• What the task requires
Search the entries for the word "owner" and return every line where it is found.
------ Data in this exercise
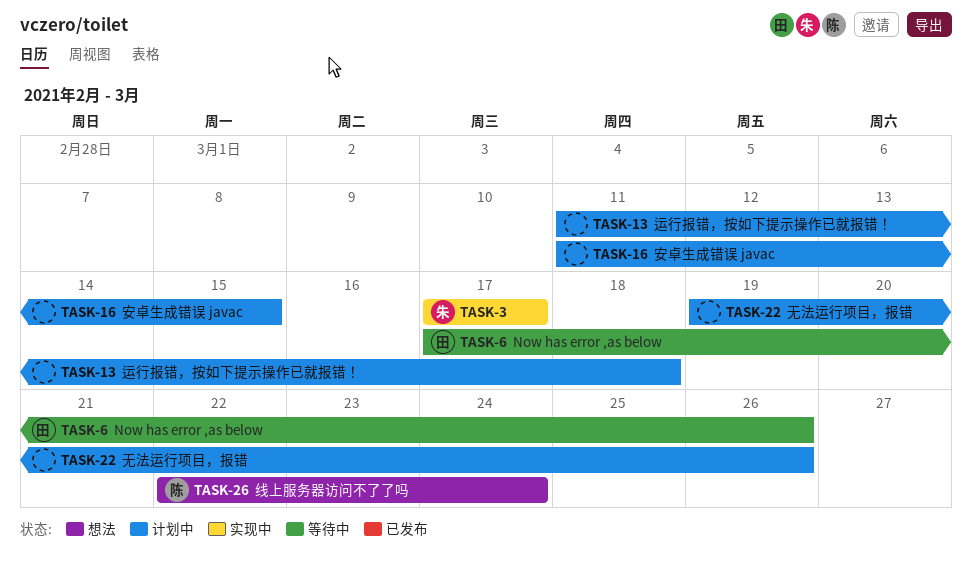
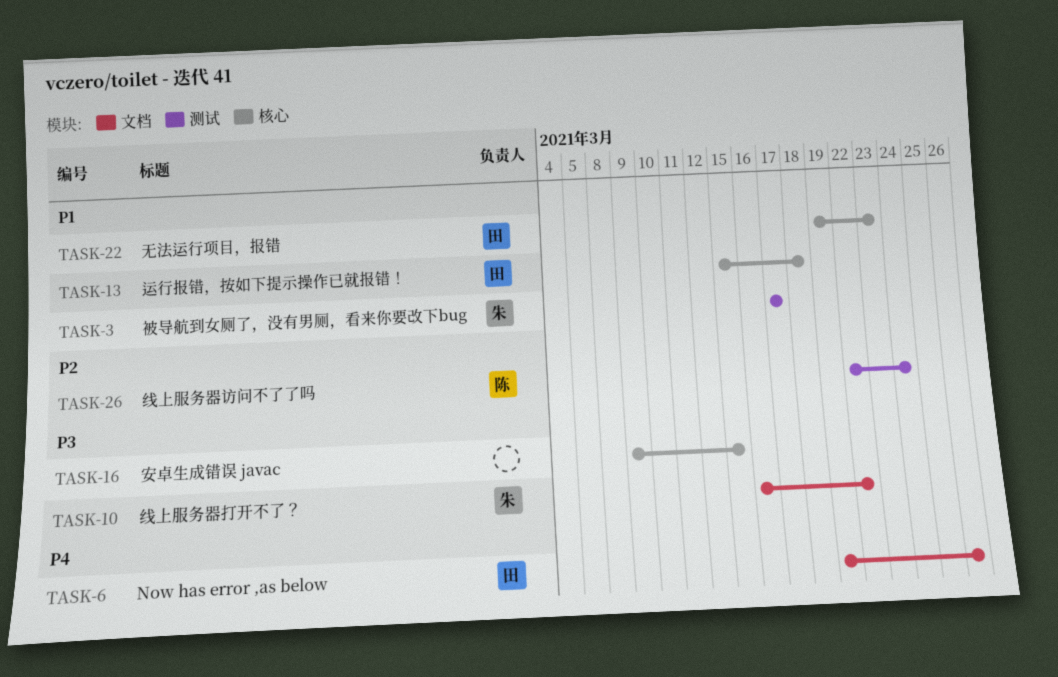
TASK-6, start: Mar 17 -> Mar 19
TASK-10: none -> present
TASK-13, owner: none -> 田
TASK-13, start: Mar 11 -> Mar 15
TASK-16, start: Mar 11 -> Mar 9
TASK-22, owner: none -> 田
TASK-22, due: Mar 26 -> Mar 23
------------
• Your response
TASK-13, owner: none -> 田
TASK-22, owner: none -> 田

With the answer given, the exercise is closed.